Work required: Among the records that follow, find each line holding the word "Rendered" and copy it.

+ + + + +

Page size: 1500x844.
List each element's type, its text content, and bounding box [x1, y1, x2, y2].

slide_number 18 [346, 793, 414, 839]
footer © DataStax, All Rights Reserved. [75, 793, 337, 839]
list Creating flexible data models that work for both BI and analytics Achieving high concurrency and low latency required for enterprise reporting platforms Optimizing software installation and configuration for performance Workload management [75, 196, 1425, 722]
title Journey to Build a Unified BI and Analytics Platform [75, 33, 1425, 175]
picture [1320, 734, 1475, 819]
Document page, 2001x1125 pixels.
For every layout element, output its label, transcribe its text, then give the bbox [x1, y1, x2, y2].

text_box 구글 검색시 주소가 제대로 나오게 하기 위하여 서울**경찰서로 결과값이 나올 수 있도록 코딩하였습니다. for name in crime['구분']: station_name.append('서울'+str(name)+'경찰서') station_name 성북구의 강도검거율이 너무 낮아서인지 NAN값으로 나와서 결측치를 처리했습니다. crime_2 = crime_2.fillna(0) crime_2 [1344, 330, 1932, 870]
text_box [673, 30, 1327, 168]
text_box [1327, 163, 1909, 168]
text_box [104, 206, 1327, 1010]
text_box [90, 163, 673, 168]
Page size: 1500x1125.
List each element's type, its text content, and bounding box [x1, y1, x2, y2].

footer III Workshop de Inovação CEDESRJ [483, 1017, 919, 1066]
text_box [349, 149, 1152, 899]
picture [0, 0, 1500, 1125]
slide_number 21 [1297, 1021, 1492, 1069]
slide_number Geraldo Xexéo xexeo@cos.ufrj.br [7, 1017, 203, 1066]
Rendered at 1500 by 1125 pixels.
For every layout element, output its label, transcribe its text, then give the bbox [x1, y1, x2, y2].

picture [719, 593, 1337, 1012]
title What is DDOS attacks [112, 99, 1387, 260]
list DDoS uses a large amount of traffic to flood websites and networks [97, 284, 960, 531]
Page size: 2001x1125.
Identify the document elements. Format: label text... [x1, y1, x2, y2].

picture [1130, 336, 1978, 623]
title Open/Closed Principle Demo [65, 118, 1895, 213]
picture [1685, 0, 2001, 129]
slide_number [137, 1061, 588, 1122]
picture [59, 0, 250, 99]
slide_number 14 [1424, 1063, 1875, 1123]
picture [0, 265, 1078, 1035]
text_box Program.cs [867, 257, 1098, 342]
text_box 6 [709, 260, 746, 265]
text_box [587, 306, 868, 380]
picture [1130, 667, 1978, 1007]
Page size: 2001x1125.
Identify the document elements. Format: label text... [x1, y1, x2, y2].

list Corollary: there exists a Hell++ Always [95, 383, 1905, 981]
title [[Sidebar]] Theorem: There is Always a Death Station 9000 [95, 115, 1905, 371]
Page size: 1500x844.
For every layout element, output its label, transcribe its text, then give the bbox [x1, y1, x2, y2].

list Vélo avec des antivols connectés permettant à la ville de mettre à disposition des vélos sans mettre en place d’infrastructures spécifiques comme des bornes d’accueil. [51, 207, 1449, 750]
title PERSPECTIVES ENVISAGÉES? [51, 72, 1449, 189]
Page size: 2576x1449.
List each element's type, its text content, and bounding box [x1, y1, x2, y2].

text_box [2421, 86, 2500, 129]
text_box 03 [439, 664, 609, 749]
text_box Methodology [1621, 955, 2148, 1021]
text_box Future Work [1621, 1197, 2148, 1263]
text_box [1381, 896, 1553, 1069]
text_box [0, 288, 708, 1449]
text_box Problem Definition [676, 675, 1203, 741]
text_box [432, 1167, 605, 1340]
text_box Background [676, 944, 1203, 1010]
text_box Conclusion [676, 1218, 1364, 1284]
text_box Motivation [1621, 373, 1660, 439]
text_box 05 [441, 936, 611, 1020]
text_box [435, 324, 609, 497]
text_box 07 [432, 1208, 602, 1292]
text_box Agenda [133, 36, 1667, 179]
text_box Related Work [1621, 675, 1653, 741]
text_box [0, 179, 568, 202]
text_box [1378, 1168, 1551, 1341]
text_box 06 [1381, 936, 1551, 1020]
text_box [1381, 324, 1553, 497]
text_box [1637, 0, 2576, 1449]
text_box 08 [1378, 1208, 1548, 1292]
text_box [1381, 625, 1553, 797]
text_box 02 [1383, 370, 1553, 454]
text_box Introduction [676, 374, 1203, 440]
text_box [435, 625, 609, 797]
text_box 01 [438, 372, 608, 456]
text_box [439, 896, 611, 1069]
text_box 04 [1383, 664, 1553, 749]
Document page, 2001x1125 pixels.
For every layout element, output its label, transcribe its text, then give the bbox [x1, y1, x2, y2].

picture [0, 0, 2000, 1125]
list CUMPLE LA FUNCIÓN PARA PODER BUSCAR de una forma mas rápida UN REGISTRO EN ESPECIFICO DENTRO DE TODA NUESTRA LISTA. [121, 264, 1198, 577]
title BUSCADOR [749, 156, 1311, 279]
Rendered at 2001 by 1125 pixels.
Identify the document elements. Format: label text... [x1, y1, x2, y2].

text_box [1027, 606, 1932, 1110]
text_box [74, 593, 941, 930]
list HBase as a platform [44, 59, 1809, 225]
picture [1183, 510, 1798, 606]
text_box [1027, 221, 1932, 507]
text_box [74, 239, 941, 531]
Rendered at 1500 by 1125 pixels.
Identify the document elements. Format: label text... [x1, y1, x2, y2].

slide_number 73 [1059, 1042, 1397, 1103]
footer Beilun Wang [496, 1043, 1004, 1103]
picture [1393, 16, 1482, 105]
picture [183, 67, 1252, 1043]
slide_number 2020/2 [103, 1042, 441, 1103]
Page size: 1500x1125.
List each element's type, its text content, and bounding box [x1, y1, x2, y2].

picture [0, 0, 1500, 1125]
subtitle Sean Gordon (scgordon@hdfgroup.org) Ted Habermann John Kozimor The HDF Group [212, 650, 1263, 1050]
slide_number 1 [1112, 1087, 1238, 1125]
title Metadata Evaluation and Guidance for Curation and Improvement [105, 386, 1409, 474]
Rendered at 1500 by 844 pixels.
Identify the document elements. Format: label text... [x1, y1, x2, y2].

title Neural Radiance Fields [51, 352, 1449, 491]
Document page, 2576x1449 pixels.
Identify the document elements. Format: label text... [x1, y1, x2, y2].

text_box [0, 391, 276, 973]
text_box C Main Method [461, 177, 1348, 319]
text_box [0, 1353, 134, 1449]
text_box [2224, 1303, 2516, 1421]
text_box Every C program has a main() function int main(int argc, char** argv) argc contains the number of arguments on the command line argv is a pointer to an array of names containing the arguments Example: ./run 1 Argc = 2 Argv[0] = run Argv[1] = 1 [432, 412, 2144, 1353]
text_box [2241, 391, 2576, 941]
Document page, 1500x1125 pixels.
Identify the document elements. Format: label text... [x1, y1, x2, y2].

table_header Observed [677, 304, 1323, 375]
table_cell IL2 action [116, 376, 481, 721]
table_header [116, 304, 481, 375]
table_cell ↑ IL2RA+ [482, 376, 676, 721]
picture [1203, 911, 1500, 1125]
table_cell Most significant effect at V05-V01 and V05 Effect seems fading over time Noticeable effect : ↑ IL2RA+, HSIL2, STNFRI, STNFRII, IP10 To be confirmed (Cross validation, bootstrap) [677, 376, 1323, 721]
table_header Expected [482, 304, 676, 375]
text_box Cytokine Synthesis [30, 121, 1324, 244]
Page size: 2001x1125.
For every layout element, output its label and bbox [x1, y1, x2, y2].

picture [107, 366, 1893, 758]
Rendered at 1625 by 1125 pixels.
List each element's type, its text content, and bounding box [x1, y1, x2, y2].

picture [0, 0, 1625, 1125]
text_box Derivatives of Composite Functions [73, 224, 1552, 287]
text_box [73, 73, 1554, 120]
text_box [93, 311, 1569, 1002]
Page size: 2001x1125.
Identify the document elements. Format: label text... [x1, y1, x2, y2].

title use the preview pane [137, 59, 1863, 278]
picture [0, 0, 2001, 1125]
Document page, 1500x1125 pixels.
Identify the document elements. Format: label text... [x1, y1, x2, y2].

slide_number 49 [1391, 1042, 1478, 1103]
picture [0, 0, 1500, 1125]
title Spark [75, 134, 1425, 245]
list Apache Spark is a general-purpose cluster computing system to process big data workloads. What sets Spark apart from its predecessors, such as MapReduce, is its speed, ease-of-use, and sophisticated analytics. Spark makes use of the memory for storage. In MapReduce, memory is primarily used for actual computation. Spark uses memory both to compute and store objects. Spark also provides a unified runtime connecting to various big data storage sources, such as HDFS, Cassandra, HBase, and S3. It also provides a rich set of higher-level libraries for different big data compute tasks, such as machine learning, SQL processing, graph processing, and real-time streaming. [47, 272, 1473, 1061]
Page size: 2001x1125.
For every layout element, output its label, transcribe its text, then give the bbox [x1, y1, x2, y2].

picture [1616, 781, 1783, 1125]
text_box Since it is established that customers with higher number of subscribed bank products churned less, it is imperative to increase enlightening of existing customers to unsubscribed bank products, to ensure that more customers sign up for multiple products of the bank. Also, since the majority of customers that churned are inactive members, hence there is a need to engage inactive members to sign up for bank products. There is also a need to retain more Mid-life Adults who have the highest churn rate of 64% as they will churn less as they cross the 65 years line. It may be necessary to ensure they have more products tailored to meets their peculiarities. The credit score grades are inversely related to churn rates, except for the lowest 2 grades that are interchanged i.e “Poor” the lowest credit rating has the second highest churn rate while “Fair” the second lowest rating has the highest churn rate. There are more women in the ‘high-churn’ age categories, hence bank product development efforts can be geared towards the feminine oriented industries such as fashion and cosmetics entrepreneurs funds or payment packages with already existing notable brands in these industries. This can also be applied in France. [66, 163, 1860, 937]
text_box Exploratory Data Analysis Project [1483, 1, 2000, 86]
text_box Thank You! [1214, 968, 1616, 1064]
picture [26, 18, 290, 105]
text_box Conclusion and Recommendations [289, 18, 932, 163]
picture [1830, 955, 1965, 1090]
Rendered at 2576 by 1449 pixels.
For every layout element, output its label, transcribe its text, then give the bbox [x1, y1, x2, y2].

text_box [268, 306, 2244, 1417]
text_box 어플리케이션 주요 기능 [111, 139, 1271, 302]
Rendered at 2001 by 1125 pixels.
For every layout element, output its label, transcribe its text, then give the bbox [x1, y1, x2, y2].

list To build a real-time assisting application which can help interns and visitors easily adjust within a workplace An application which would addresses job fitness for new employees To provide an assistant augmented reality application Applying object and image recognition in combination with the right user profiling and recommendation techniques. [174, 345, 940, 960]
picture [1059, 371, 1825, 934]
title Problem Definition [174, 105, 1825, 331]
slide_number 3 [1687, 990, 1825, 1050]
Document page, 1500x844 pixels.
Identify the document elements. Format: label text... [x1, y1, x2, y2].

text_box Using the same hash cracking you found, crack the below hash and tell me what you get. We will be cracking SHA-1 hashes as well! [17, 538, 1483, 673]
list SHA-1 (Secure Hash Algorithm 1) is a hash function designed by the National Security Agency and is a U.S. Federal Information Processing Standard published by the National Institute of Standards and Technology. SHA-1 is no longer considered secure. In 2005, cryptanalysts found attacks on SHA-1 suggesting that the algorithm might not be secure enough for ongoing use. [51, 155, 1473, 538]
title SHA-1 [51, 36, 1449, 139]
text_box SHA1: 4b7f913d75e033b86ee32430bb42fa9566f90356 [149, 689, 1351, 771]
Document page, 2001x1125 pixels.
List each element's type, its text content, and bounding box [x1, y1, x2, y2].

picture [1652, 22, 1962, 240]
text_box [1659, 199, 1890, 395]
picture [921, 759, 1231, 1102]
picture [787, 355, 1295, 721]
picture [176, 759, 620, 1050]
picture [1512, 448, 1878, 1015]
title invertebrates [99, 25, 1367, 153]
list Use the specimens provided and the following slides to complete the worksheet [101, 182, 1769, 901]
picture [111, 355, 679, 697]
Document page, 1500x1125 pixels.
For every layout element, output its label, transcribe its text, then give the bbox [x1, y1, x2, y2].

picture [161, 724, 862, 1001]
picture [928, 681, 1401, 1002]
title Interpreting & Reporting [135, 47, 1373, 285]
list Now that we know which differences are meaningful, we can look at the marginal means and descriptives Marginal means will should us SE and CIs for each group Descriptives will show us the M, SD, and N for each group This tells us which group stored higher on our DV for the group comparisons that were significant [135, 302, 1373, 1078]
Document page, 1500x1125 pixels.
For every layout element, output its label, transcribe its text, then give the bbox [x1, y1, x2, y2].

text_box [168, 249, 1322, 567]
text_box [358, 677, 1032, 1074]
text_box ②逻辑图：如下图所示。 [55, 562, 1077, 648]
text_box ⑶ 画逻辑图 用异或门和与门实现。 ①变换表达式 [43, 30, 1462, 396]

+ + + + +

Output:
Rendered at 1500 by 1125 pixels.
Rendered at 2001 by 1125 pixels.
Rendered at 1500 by 1125 pixels.
Rendered at 1500 by 844 pixels.
Rendered at 1625 by 1125 pixels.
Rendered at 2576 by 1449 pixels.
Rendered at 2001 by 1125 pixels.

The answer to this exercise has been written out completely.